Belakangan, Indonesia juga membentuk Kerja Sama Ekonomi Komprehensif Regional (RCEP) yang beranggotakan 6 dari 10 negara ASEAN ditambah Australia, China, dan Selandia Baru.
"Ada tantangan di antara negara ASEAN sendiri beda pandangan, tapi mekanisme KTT yang diadakan secara reguler tetap ada. Indonesia adalah negara pendiri ASEAN, pemimpin informal ASEAN. Memang diplomasi kita harus lebih aktif, memberikan posisi yang proporsional bagi ASEAN untuk stabilitas kawasan," tuturnya.
Salah satu cara untuk menunjukkan sentralitas ASEAN menurut Aleksius adalah dengan mengeluarkan komunike atau pernyataan bersama mengenai AUKUS.
"Di dalam komunike itu jangan sampai menyebut nama, tapi diskursus seperti stabilitas regional, pembangunan inklusif, terbuka, transparan, menghormati hukum laut internasional. Itu adalah diksi-diksi yang harus disuarakan oleh ASEAN demi kepentingan bersama, tanpa menyebut China, Australia, Amerika," katanya.
"Pernyataan normatif general tetap diperlukan supaya ASEAN tetap dirasakan kehadirannya.

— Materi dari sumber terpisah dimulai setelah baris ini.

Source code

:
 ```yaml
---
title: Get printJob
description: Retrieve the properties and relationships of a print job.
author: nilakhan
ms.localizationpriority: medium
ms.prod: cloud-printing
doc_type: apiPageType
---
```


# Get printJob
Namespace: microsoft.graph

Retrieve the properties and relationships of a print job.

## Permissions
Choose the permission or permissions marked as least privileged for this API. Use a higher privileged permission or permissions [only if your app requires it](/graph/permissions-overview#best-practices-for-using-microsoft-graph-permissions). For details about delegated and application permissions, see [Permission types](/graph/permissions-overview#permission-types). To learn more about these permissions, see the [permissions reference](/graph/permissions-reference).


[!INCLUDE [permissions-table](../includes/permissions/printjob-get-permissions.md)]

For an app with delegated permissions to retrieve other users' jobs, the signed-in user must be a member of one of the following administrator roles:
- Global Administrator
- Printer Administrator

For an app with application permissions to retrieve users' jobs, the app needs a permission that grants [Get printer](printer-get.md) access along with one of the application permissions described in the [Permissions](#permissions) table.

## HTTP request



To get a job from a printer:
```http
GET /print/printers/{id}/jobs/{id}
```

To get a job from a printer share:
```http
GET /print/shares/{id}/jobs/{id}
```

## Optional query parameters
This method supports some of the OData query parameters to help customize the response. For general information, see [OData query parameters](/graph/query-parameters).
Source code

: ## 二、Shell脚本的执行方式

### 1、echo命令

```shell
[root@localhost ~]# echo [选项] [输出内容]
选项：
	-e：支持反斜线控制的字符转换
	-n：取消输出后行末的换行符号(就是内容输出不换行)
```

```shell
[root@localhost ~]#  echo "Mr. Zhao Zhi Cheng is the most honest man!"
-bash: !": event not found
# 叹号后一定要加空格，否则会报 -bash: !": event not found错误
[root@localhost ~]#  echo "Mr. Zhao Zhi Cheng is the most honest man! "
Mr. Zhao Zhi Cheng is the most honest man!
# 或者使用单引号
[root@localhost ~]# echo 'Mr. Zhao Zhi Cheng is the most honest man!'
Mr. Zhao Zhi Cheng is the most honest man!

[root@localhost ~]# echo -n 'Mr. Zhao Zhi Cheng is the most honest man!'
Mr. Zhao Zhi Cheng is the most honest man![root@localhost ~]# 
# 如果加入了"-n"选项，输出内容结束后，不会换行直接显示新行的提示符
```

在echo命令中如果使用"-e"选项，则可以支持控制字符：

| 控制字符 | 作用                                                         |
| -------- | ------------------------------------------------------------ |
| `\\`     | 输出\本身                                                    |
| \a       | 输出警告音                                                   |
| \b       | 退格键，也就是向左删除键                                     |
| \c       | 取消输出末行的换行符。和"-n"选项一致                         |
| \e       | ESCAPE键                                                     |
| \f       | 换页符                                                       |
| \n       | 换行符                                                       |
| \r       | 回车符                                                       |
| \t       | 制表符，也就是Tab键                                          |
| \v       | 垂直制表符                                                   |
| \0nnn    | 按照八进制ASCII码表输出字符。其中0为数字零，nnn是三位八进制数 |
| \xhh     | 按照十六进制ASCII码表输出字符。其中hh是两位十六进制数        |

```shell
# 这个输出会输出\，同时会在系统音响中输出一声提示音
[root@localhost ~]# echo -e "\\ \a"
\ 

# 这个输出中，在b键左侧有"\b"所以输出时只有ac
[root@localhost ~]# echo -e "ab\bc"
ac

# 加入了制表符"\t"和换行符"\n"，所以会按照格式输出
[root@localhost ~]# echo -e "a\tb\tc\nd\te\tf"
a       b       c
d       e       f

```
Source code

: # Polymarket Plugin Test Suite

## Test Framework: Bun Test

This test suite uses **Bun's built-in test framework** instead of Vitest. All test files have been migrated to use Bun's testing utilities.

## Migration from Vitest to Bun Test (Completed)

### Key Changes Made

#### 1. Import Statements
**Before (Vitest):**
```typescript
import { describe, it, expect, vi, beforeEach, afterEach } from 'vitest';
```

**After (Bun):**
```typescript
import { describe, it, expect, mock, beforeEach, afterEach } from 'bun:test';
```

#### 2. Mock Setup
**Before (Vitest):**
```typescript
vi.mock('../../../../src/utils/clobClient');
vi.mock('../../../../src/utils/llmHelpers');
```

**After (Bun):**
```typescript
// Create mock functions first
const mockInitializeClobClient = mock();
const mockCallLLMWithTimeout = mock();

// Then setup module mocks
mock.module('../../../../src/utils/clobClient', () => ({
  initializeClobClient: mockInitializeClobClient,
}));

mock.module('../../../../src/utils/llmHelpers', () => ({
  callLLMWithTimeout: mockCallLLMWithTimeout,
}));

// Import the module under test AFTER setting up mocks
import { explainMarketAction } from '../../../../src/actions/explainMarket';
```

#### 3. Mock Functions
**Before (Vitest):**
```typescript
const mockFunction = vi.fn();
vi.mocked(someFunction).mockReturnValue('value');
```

Kalau mereka pun tidak bisa menghasilkan yang minimal seperti itu, mereka akan kehilangan perannya, jadi tidak relevan dan itu tidak boleh terjadi."
Aleksius beranggapan, Indonesia harus mengambil peran agar ASEAN tak kehilangan rohnya sebagai entitas penting di kawasan Asia Tenggara.
"Kamu enggak berperan juga nanti kamu jadi objek rebutan orang. Ya harus aktif. Aktif menentukan Anda sendiri, siapa Anda, Apa kepentingan Anda, dan bagaimana Anda merespons situasi di sekeliling. Anda Jangan diam," ucapnya.
"ASEAN masih menjadi platform yang penting meskipun tidak optimal, tapi kalau kamu kehilangan itu, you lose everything. Tidak optimal, ya betul, tapi kita tidak mau kehilangan itu karena itu platform penting."